(Records excerpted from a collection)
□ □ □

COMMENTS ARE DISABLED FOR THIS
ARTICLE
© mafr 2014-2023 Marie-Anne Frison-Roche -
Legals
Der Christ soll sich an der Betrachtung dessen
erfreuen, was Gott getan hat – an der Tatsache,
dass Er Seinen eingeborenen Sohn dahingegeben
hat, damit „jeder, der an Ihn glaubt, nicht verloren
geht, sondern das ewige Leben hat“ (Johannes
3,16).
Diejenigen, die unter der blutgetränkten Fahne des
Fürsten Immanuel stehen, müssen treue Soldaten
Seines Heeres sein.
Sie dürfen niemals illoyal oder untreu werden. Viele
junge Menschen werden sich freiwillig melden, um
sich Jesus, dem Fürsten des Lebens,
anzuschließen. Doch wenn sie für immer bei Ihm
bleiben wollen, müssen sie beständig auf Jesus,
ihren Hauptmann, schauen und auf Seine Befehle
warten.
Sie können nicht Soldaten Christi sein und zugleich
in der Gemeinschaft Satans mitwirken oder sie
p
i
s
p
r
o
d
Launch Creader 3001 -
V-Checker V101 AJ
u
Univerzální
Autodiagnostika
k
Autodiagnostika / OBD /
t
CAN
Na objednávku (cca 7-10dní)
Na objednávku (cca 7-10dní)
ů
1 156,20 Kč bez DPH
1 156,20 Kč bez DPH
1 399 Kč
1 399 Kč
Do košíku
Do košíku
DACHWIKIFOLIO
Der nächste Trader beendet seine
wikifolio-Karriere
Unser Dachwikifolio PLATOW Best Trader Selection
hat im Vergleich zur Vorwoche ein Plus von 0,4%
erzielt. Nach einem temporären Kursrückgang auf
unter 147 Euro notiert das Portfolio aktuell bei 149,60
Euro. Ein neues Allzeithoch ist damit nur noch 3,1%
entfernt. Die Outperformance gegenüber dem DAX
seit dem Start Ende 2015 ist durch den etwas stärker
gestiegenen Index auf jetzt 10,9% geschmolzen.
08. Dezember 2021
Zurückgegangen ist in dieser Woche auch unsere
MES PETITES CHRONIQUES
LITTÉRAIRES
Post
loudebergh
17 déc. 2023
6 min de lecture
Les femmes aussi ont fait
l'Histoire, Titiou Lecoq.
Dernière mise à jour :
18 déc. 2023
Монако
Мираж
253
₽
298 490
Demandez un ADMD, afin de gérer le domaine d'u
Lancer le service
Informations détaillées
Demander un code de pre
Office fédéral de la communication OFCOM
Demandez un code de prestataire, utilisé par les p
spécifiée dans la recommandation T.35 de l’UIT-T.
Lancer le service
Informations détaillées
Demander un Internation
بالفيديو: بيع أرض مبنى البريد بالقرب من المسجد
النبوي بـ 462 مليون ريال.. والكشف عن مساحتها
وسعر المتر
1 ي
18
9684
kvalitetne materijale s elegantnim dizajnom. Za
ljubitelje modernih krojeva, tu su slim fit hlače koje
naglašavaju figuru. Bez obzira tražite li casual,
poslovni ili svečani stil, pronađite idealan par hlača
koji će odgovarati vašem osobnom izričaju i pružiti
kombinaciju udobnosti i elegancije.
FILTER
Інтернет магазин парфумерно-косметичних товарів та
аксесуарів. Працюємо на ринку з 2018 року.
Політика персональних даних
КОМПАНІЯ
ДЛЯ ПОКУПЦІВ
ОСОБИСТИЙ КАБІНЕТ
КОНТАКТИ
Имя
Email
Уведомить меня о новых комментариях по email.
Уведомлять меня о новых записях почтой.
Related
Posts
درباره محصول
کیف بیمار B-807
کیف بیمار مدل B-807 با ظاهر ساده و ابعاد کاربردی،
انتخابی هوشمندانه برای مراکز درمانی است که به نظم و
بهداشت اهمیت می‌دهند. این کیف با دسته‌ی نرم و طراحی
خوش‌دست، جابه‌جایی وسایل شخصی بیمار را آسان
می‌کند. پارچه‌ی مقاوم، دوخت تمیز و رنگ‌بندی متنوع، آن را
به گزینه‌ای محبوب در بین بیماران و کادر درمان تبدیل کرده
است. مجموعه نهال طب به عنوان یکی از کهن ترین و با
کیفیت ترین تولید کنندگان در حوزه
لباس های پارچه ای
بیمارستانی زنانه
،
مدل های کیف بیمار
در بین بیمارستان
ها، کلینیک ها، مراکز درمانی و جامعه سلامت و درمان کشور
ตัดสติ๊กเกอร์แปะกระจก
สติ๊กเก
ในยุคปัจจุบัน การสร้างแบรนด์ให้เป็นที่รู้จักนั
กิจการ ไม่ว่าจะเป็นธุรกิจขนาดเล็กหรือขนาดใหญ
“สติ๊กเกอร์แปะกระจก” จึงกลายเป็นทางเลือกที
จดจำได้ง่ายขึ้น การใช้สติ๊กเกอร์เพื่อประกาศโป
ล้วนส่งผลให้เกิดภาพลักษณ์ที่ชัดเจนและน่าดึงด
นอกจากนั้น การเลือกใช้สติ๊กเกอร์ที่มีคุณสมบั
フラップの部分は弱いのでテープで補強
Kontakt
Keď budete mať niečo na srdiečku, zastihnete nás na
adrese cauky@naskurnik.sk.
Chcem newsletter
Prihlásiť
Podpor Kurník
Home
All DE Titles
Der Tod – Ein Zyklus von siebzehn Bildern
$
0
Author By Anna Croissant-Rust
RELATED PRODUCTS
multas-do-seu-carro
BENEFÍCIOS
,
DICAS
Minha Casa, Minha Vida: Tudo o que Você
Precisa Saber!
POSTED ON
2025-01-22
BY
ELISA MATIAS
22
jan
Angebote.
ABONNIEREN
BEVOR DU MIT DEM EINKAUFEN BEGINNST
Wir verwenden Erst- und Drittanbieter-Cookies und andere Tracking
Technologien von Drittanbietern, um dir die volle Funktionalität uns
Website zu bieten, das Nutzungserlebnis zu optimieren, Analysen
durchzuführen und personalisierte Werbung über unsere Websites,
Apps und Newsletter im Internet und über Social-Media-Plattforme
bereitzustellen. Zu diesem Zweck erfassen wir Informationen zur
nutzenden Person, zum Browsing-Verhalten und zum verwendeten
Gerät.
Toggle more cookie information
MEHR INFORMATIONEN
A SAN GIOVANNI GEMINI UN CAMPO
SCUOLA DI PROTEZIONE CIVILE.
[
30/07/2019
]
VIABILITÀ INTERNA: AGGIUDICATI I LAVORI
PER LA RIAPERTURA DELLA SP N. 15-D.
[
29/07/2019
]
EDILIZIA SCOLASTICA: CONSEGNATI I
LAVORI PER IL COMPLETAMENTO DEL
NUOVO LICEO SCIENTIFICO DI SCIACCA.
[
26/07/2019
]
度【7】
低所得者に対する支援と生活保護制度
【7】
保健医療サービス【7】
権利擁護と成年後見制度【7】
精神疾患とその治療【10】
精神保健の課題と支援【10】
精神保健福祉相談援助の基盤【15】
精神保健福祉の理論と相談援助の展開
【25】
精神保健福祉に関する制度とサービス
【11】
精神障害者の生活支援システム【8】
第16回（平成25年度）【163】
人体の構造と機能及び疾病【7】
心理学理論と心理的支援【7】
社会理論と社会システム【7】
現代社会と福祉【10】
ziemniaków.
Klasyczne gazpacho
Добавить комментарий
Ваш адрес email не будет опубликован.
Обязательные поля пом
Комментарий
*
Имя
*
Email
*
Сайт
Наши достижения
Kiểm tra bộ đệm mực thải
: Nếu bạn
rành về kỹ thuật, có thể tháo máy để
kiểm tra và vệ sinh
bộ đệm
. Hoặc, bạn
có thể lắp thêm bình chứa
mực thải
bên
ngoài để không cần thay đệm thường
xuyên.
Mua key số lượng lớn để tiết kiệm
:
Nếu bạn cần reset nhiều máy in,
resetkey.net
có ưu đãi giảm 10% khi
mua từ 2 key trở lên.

□ □ □

## Exercise
List, from the entries above, every line in which the word "меня" shows up.

## The completed task
Уведомить меня о новых комментариях по email.
Уведомлять меня о новых записях почтой.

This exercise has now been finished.